START Input data

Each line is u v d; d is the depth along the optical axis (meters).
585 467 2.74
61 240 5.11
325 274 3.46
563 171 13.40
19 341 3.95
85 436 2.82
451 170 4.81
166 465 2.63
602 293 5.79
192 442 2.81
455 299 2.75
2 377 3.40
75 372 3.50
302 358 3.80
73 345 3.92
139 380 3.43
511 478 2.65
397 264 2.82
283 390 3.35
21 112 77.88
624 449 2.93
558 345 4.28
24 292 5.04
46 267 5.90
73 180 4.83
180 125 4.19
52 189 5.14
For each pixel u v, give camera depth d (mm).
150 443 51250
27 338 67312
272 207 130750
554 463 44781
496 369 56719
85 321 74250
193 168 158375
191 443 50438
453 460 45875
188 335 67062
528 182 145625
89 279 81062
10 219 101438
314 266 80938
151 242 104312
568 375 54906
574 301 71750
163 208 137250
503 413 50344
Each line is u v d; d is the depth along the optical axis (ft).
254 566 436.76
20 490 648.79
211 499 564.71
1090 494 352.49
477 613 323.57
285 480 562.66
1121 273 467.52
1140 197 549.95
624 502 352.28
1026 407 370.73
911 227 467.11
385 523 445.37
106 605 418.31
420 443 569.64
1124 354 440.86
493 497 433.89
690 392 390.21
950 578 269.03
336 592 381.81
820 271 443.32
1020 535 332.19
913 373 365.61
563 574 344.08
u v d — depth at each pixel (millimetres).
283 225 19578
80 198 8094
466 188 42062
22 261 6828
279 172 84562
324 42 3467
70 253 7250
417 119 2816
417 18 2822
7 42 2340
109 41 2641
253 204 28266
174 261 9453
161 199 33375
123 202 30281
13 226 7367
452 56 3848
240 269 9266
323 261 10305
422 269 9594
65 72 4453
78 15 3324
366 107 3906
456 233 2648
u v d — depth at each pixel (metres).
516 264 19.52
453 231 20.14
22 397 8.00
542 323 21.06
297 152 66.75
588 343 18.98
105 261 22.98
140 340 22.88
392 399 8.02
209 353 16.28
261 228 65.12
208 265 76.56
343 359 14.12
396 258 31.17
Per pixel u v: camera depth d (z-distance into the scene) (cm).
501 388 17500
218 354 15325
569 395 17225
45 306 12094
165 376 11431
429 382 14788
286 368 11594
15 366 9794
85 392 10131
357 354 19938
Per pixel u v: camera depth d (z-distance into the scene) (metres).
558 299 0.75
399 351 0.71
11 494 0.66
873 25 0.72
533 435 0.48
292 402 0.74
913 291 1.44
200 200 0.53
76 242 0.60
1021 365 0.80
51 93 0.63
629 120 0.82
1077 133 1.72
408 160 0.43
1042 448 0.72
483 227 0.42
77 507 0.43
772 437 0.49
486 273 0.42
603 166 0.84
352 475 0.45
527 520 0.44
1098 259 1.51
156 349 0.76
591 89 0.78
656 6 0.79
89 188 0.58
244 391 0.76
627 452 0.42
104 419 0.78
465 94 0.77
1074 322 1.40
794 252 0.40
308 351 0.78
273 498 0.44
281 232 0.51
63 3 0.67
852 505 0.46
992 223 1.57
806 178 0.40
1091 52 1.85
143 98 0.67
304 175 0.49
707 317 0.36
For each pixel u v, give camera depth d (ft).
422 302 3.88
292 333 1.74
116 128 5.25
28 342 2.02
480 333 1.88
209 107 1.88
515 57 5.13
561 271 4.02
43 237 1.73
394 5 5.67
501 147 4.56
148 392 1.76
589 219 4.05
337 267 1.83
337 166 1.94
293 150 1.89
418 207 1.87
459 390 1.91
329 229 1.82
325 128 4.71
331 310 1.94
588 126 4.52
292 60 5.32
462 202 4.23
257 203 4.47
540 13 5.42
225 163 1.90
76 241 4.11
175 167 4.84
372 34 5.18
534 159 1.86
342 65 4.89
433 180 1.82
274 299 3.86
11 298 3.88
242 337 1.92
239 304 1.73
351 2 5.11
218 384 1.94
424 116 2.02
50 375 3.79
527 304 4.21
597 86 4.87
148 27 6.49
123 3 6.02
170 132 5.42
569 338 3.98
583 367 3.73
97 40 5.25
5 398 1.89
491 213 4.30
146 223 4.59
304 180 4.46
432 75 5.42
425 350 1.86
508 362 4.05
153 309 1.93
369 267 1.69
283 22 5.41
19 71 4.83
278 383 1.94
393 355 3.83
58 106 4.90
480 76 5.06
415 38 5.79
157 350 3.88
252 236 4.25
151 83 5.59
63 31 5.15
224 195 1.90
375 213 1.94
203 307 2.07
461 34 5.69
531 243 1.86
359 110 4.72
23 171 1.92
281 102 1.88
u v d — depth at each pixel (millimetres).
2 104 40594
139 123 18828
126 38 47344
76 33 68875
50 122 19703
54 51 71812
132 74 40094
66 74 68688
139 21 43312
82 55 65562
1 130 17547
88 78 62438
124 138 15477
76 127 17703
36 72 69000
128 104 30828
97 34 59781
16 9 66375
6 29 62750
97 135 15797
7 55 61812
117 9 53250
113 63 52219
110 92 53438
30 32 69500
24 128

END Input data

### [What this task involves]
Nothing but an exact reproduction of the entries is wanted.

### [Your response]
Each line is u v d; d is the depth along the optical axis (meters).
585 467 2.74
61 240 5.11
325 274 3.46
563 171 13.40
19 341 3.95
85 436 2.82
451 170 4.81
166 465 2.63
602 293 5.79
192 442 2.81
455 299 2.75
2 377 3.40
75 372 3.50
302 358 3.80
73 345 3.92
139 380 3.43
511 478 2.65
397 264 2.82
283 390 3.35
21 112 77.88
624 449 2.93
558 345 4.28
24 292 5.04
46 267 5.90
73 180 4.83
180 125 4.19
52 189 5.14
For each pixel u v, give camera depth d (mm).
150 443 51250
27 338 67312
272 207 130750
554 463 44781
496 369 56719
85 321 74250
193 168 158375
191 443 50438
453 460 45875
188 335 67062
528 182 145625
89 279 81062
10 219 101438
314 266 80938
151 242 104312
568 375 54906
574 301 71750
163 208 137250
503 413 50344
Each line is u v d; d is the depth along the optical axis (ft).
254 566 436.76
20 490 648.79
211 499 564.71
1090 494 352.49
477 613 323.57
285 480 562.66
1121 273 467.52
1140 197 549.95
624 502 352.28
1026 407 370.73
911 227 467.11
385 523 445.37
106 605 418.31
420 443 569.64
1124 354 440.86
493 497 433.89
690 392 390.21
950 578 269.03
336 592 381.81
820 271 443.32
1020 535 332.19
913 373 365.61
563 574 344.08
u v d — depth at each pixel (millimetres).
283 225 19578
80 198 8094
466 188 42062
22 261 6828
279 172 84562
324 42 3467
70 253 7250
417 119 2816
417 18 2822
7 42 2340
109 41 2641
253 204 28266
174 261 9453
161 199 33375
123 202 30281
13 226 7367
452 56 3848
240 269 9266
323 261 10305
422 269 9594
65 72 4453
78 15 3324
366 107 3906
456 233 2648
u v d — depth at each pixel (metres).
516 264 19.52
453 231 20.14
22 397 8.00
542 323 21.06
297 152 66.75
588 343 18.98
105 261 22.98
140 340 22.88
392 399 8.02
209 353 16.28
261 228 65.12
208 265 76.56
343 359 14.12
396 258 31.17
Per pixel u v: camera depth d (z-distance into the scene) (cm).
501 388 17500
218 354 15325
569 395 17225
45 306 12094
165 376 11431
429 382 14788
286 368 11594
15 366 9794
85 392 10131
357 354 19938
Per pixel u v: camera depth d (z-distance into the scene) (metres).
558 299 0.75
399 351 0.71
11 494 0.66
873 25 0.72
533 435 0.48
292 402 0.74
913 291 1.44
200 200 0.53
76 242 0.60
1021 365 0.80
51 93 0.63
629 120 0.82
1077 133 1.72
408 160 0.43
1042 448 0.72
483 227 0.42
77 507 0.43
772 437 0.49
486 273 0.42
603 166 0.84
352 475 0.45
527 520 0.44
1098 259 1.51
156 349 0.76
591 89 0.78
656 6 0.79
89 188 0.58
244 391 0.76
627 452 0.42
104 419 0.78
465 94 0.77
1074 322 1.40
794 252 0.40
308 351 0.78
273 498 0.44
281 232 0.51
63 3 0.67
852 505 0.46
992 223 1.57
806 178 0.40
1091 52 1.85
143 98 0.67
304 175 0.49
707 317 0.36
For each pixel u v, give camera depth d (ft).
422 302 3.88
292 333 1.74
116 128 5.25
28 342 2.02
480 333 1.88
209 107 1.88
515 57 5.13
561 271 4.02
43 237 1.73
394 5 5.67
501 147 4.56
148 392 1.76
589 219 4.05
337 267 1.83
337 166 1.94
293 150 1.89
418 207 1.87
459 390 1.91
329 229 1.82
325 128 4.71
331 310 1.94
588 126 4.52
292 60 5.32
462 202 4.23
257 203 4.47
540 13 5.42
225 163 1.90
76 241 4.11
175 167 4.84
372 34 5.18
534 159 1.86
342 65 4.89
433 180 1.82
274 299 3.86
11 298 3.88
242 337 1.92
239 304 1.73
351 2 5.11
218 384 1.94
424 116 2.02
50 375 3.79
527 304 4.21
597 86 4.87
148 27 6.49
123 3 6.02
170 132 5.42
569 338 3.98
583 367 3.73
97 40 5.25
5 398 1.89
491 213 4.30
146 223 4.59
304 180 4.46
432 75 5.42
425 350 1.86
508 362 4.05
153 309 1.93
369 267 1.69
283 22 5.41
19 71 4.83
278 383 1.94
393 355 3.83
58 106 4.90
480 76 5.06
415 38 5.79
157 350 3.88
252 236 4.25
151 83 5.59
63 31 5.15
224 195 1.90
375 213 1.94
203 307 2.07
461 34 5.69
531 243 1.86
359 110 4.72
23 171 1.92
281 102 1.88
u v d — depth at each pixel (millimetres).
2 104 40594
139 123 18828
126 38 47344
76 33 68875
50 122 19703
54 51 71812
132 74 40094
66 74 68688
139 21 43312
82 55 65562
1 130 17547
88 78 62438
124 138 15477
76 127 17703
36 72 69000
128 104 30828
97 34 59781
16 9 66375
6 29 62750
97 135 15797
7 55 61812
117 9 53250
113 63 52219
110 92 53438
30 32 69500
24 128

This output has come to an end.